HigherOrderCO/Bend

Implement file IO in Bend

Closed this issue · 0 comments

File IO has been implemented in hvm-c and now needs to be ported to Bend.

(we need to wait for the implementation to be completed)

The tracking issue for file IO in the HVM is HigherOrderCO/HVM#375

I propose this base interface that mimics the HVM IO function interfaces:

  • IO/Fs/open, receives path, mode, encoding, returns a file.
  • IO/Fs/close, receives file, returns nothing.
  • IO/Fs/write, receives file, text, returns nothing.
  • IO/Fs/read, receives file, amount, returns a string.
  • IO/Fs/seek, receives file, amount, mode, returns nothing.

Here a file is not simple a file descriptor, but a datatype that also holds other data like the encoding.
Another option is to have files being just fds and then passing the encoding to read and write.
A third option is to read and write only in bytes and have encoding/decoding be separate functions the user must call.

To use this for other file-like things (the way unix works), we would probably need to differentiate blocking vs non-blocking functions? I think as a first version we could have just blocking read/write/seek and later we can implement more options as we need them.
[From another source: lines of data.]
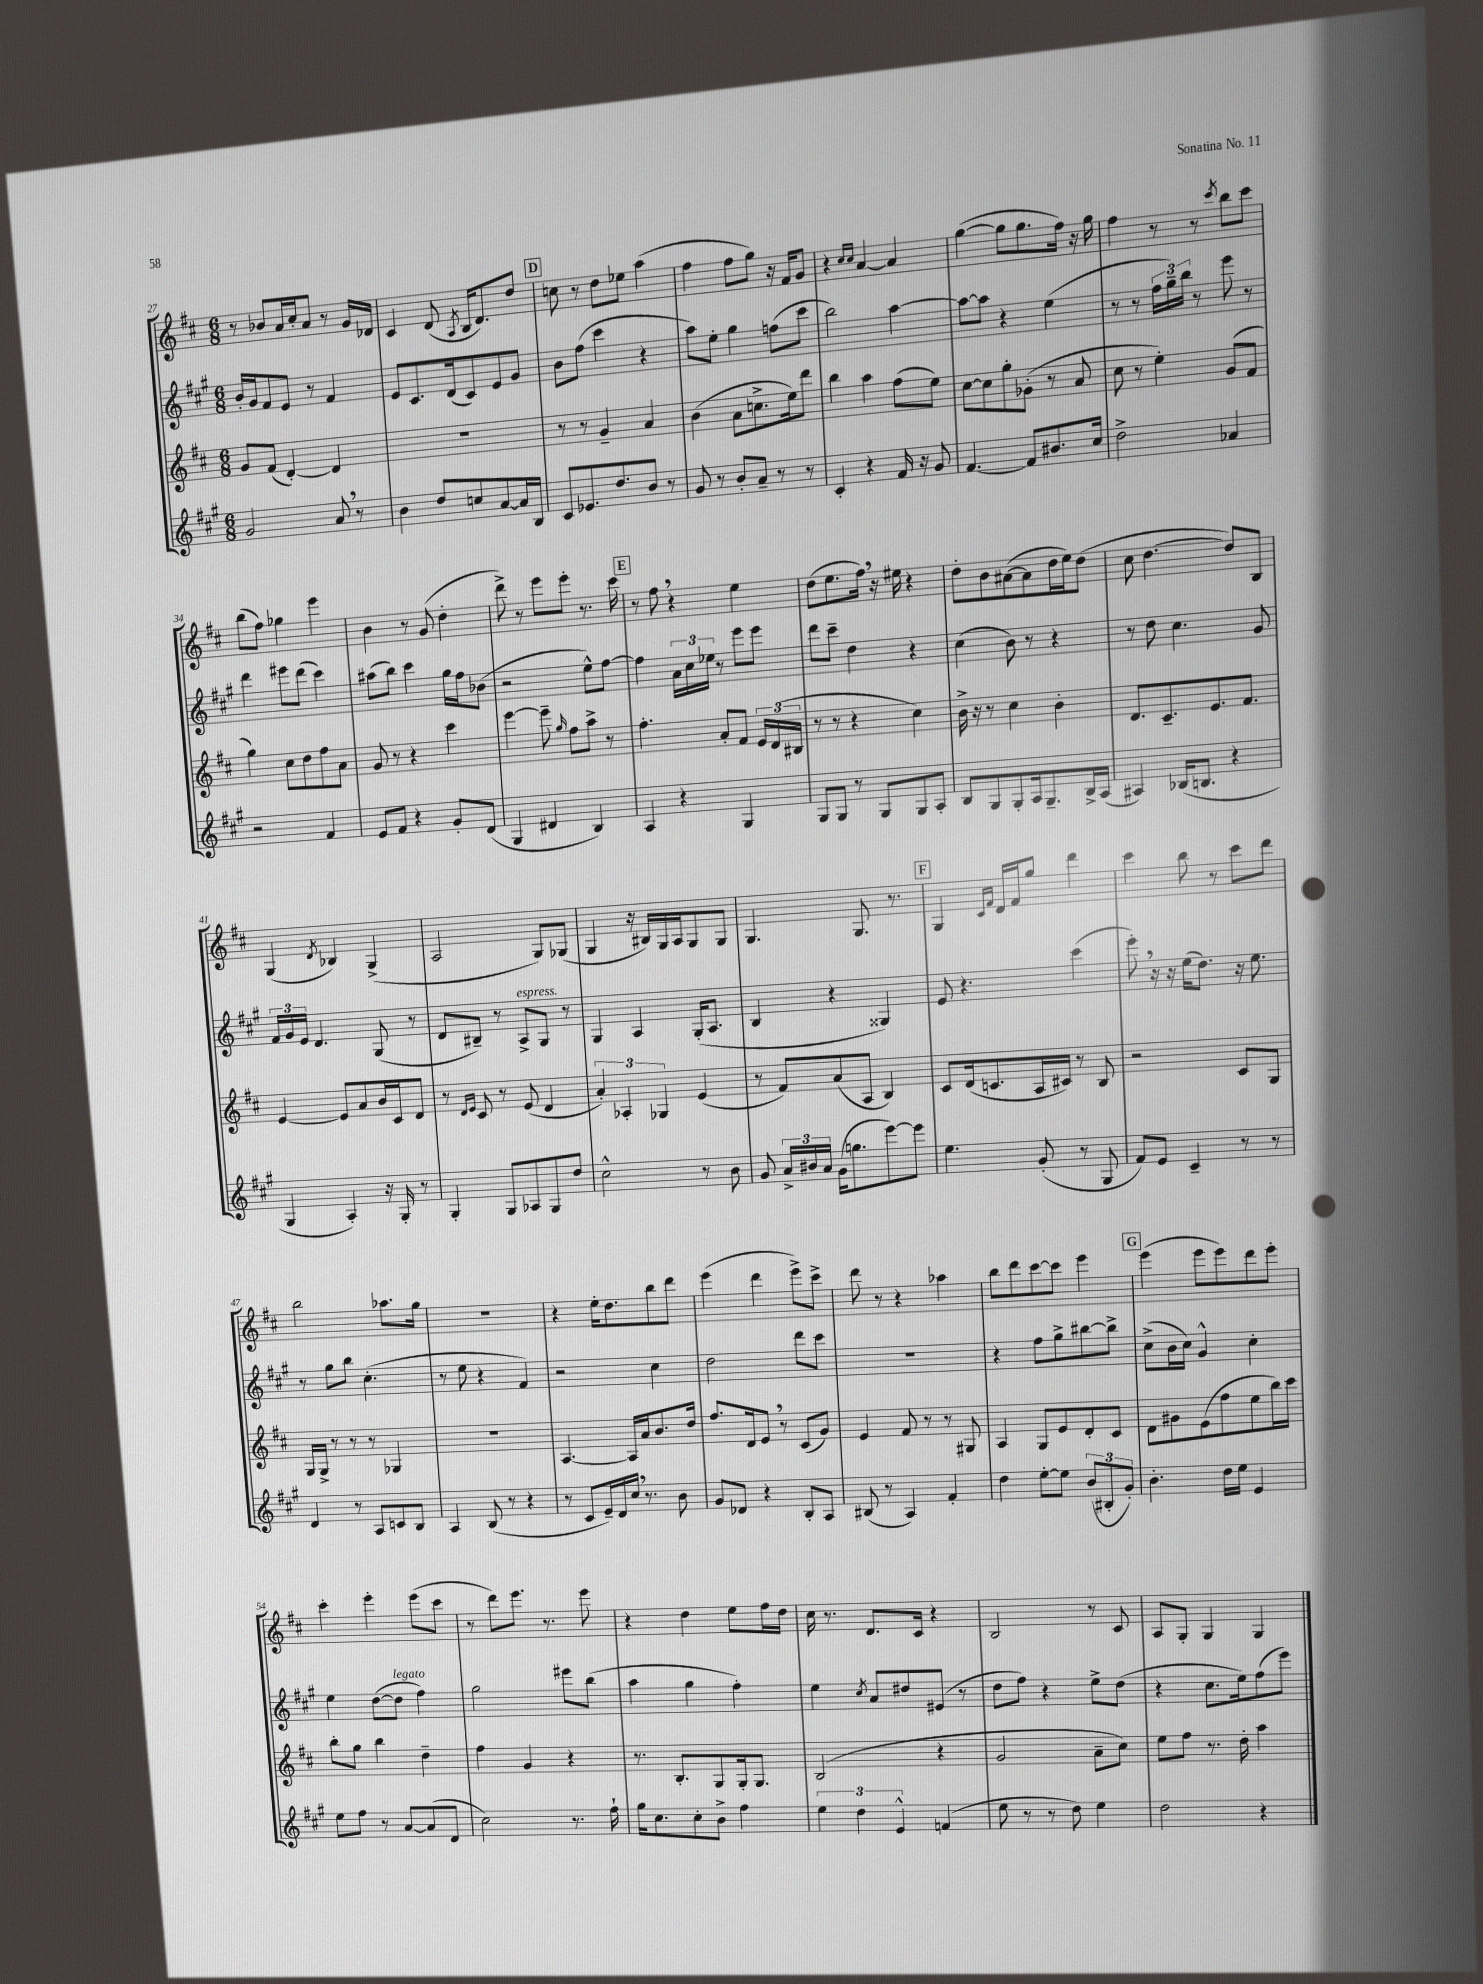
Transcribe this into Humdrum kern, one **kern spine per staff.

**kern	**kern	**kern	**kern
*staff4	*staff3	*staff2	*staff1
*clefG2	*clefG2	*clefG2	*clefG2
*k[f#c#g#]	*k[f#c#]	*k[f#c#g#]	*k[f#c#]
*M6/8	*M6/8	*M6/8	*M6/8
2g#	8g	16b'	8r
.	.	16g#	.
.	(8f#	8f#	8b-
.	[4d')	8e	16a
.	.	.	16cc#'
.	.	8r	8a
8a	4d]	4f#	8r
8r	.	.	16g
.	.	.	16d-
=	=	=	=
4b	2.r	8e	4c#
.	.	8.c#	.
8dd	.	.	(8d
.	.	(16d	.
.	.	.	8qA
8cc	.	8c#)	16B
.	.	.	8.d)
[8a	.	8e	.
16a]	.	8g#	8dd
16B	.	.	.
=	=	=	=
8c#	8r	8b	8cc
8.e-	8r	(8ff#	8r
.	4g~	4ccc#	8dd
8.dd	.	.	.
.	.	.	8ee-
8b	4a	4r	(4aa
8r	.	.	.
=	=	=	=
8g#	(4b	8aa)	4ff#
8r	.	8ee'	.
8b'	8a	4gg#	8ff#
8a~	8.cc^	.	8gg)
8r	.	(8ff	16r
.	16ee)	.	16f#
8r	8ddd	8ccc#	8g
=	=	=	=
4c#'	4bb	2bb)	4r
.	.	.	16qqcc#
.	.	.	16qqcc#
4r	4aa	.	[4a
16f#	(8ff#	[4aa	4a]
16r	.	.	.
8g#	8ee)	.	.
=	=	=	=
[4.f#	[8cc#	8aa_	([4gg
.	8cc#]	8aa]	.
.	8gg'	4r	8gg]
8f#]	(8g-'	.	8.gg
8.b#	8r	(4ee	.
.	.	.	16ff#)
.	8a	.	16r
16cc#	.	.	16gg
=	=	=	=
2dd^	8cc#	8r	4ff#
.	8r	8r	.
.	4ee')	24ff#	8r
.	.	24gg#~)	.
.	.	24bb	.
.	.	8r	8r
.	.	.	8qccc#
4a-	(8g	8eee	8bb
.	8f#	8r	8ccc#
=	=	=	=
2r	4gg)	4ddd	(8bb
.	.	.	8ff#)
.	8cc#	8eee#	4gg-
.	8dd	(8ddd	.
4f#	8ff#	4ccc#)	4eee
.	8a	.	.
=	=	=	=
8e	8g	(8aa#	4b
8f#	8r	8bb)	.
4r	4r	4ccc#	8r
.	.	.	(8g
8g#'	4ccc#	16gg#	4dd'
.	.	16ff#	.
(8d	.	(8b-	.
=	=	=	=
4G#	[4eee	2r	8ddd^)
.	.	.	8r
4d#	8eee~]	.	8eee
.	16qqgg	.	.
.	8ff#	.	8eee'
4B)	8aa^	8ee^^)	8.r
.	8r	[8ff#	.
.	.	.	16ccc#
=	=	=	=
4A	4.ff#'	4ff#]	8r
.	.	.	8ff#
4r	.	24a	4r
.	.	24cc#	.
.	.	24ee-	.
.	8a'	8r	.
4G#	8f#	8eee	4ee
.	24e	8eee	.
.	(24d	.	.
.	24B#	.	.
=	=	=	=
8G#	8r	8ddd	(8dd
8G#	8r	8ccc#~	8.ee
8r	4r	4dd	.
.	.	.	16ff#)
8G#	.	.	16r
.	.	.	16ee#
8G#	4cc#)	4r	4r
8A'	.	.	.
=	=	=	=
8B	16b^	(4cc#	8dd'
.	16r	.	.
8G#	8r	.	8b
8G#'	4cc#	8b)	([8a#
16A	.	8r	8a#]
8.G#~	.	.	.
.	4b'	4r	16dd
.	.	.	16ee)
16B^	.	.	(8dd
(16A	.	.	.
=	=	=	=
4A#)	8.d	8r	8cc#
.	.	8dd	[4.dd
.	8.c#~	.	.
(16B-	.	4.cc#	.
8.B	.	.	.
.	8.e	.	.
4r	.	.	8dd])
.	8.f#	.	.
.	.	8g#	8B
=	=	=	=
4G#	[4e	24f#	(4G
.	.	24g#	.
.	.	24e	.
.	.	4.d	.
.	.	.	8qd
4A')	8e]	.	4B-)
.	8a	.	.
16r	16b	(8G#	(4G^
16G#'	16c#	.	.
8r	8d	8r	.
=	=	=	=
4G#'	8r	8d	2A
.	16qqd	.	.
.	16qqe	.	.
.	8c#	8B#~)	.
8G#	8r	8r	.
8A-	(8e	8A^	.
8G#	4d	8G#	8G)
8dd	.	8r	(8G-
=	=	=	=
2cc#^^	6a')	4G#	4G
.	6A-'	.	.
.	.	4A	16r
.	.	.	16B#)
.	6G-	.	.
.	.	.	16G
.	.	.	16A
8r	(4e	(16G#'	8G
.	.	8.A	.
8b	.	.	8G
=	=	=	=
8g#	8r	4B	4.G
24a^	8f#)	.	.
24b#	.	.	.
24a	.	.	.
(16g#	(8a	4r	.
8.gg	.	.	.
.	8A	.	8.G
[8eee)	4B)	4G##)	.
.	.	.	8.r
8eee]	.	.	.
=	=	=	=
4.ee	8c#	8e	4G
.	(16d	4.r	.
.	8.c	.	.
.	.	.	16qqc#
.	.	.	16qqf#
.	.	.	16d
.	.	.	16f#
(8g#'	16A	.	8gg
.	16c#)	.	.
8r	8r	(4ccc#	4ddd
8G#	8B	.	.
=	=	=	=
8f#)	2r	8eee')	4ccc#
8e	.	16r	.
.	.	16r	.
4c#~	.	(16ee	8bb
.	.	8.dd)	.
.	.	.	8r
8r	8c#	16r	8ccc#
.	.	8.ee	.
8r	8G	.	8ddd
=	=	=	=
4d	16G	8r	2bb
.	16G^	.	.
.	8r	8gg#	.
8r	8r	8bb	.
8A	8r	(4.cc#'	.
8c	4G-	.	8.aa-
8B	.	.	.
.	.	.	16gg
=	=	=	=
4A	2.r	8r	2.r
.	.	8ee	.
(8B	.	4r	.
8r	.	.	.
4r	.	4f#)	.
=	=	=	=
8r	[4.A	2r	4r
8c#	.	.	.
16e~)	.	.	16ee'
16d	.	.	8.dd
16cc#	16A]	.	.
8.r	16a	.	.
.	8.b	4cc#	8bb
8b	.	.	8ddd
.	16dd	.	.
=	=	=	=
8g#	8.ff#	2dd	(4eee
8d-	.	.	.
.	16d	.	.
4r	8e	.	4ddd
.	8r	.	.
8B'	(8c#	8ddd	8eee^)
8A	8g)	8ccc#	8ccc#^
=	=	=	=
(8B#	4e	2.r	8ddd
8r	.	.	8r
4A)	8f#	.	4r
.	8r	.	.
4f#'	8r	.	4aa-
.	8G#	.	.
=	=	=	=
4dd	4A	4r	8bb
.	.	.	8ddd
[8ee'	8G	8ff#	[8ccc#
8ee]	8e	8gg#^	8ccc#]
(12b	8d'	[8bb#	4eee
12B#'	.	.	.
.	8c#	8bb#^]	.
12g#')	.	.	.
=	=	=	=
4.b'	8d	(8cc#^	(4eee
.	8g#	16b	.
.	.	16cc#)	.
.	(8e	4g#^^	8eee
16dd	8ff#	.	8eee)
16ee	.	.	.
4e	8ee	4cc#'	8ddd
.	16bb)	.	8eee'
.	16ccc#	.	.
=	=	=	=
8ee	8bb'	4ee	4ccc#'
8ff#	8gg	.	.
8r	4bb	([8dd	4eee'
[8a	.	8dd]	.
(8a]	4dd~	4ff#)	(8eee
8d	.	.	8ccc#
=	=	=	=
2cc#)	4ff#	2gg#	8r
.	.	.	8ddd)
.	4g	.	8.eee
.	.	.	8.r
8.r	4r	8eee#	.
.	.	(8bb	8eee
16ff#`	.	.	.
=	=	=	=
16gg#	8.r	4aa	4r
8.cc#	.	.	.
.	8.B'	.	.
8cc#'	.	4gg#	4dd
8b^	8G	.	.
4ff#	16G'	4ff#')	8ee
.	8.G	.	.
.	.	.	16ff#
.	.	.	16dd
=	=	=	=
6ee	(2B	4ee	16cc#
.	.	.	8.r
6dd	.	.	.
.	.	8qcc#	.
.	.	8a	8.d
6e^^	.	.	.
.	.	8dd#	.
.	.	.	16c#
(4f	4r	(8e#	4r
.	.	8r	.
=	=	=	=
8ee	2g	8dd	2B
8r	.	8ff#)	.
8r	.	4r	.
8dd)	.	.	.
4ee	8a~	8ee^	8r
.	8cc#)	(8dd	8c#
=	=	=	=
2dd	8ee	4r	8A
.	8ff#	.	8G'
.	8.r	8.cc#	4G
.	16dd'	16ee)	.
4r	4aa	(8ff#	4G
.	.	8eee)	.
==	==	==	==
*-	*-	*-	*-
For seek, we could have three modes: from the beginning, from the end and relative to the current position. We could also have just one and not have a mode at all.
We also have the question of whether mode should be number constants or an enum. In this case I think numbers (hidden behind functions) are better but we have to think of the overall homogeneity of the builtins.

Similarly, we should decide whether file mode and encoding should be strings or specialized datatypes. I favor the later, but I think most users would prefer strings like in python, at least for file mode.

Lastly, the read and seek amount can be in bytes or in characters. If an encoding is passed, I think it would make sense for it to be in characters, otherwise it would be problematic when reading variable-length encoding like utf-8 and utf-16.

Personally I'm favorable to working only with bytes at this lower level of functions.
This would make the function signatures be

  • IO/Fs/open: (path: String) -> (mode: String) -> U24
  • IO/Fs/close: (fd: U24) -> *
  • IO/Fs/write: (fd: U24) -> (text: String (of bytes)) -> *
  • `IO/Fs/read: (fd: U24) -> (bytes: U24) -> String
  • IO/Fs/seek: (fd: U24) -> (bytes: U24) -> (mode: U24) -> *

Here I ignored everything related to error checking. I'm not sure what the best way of adding that would be or how to format errors.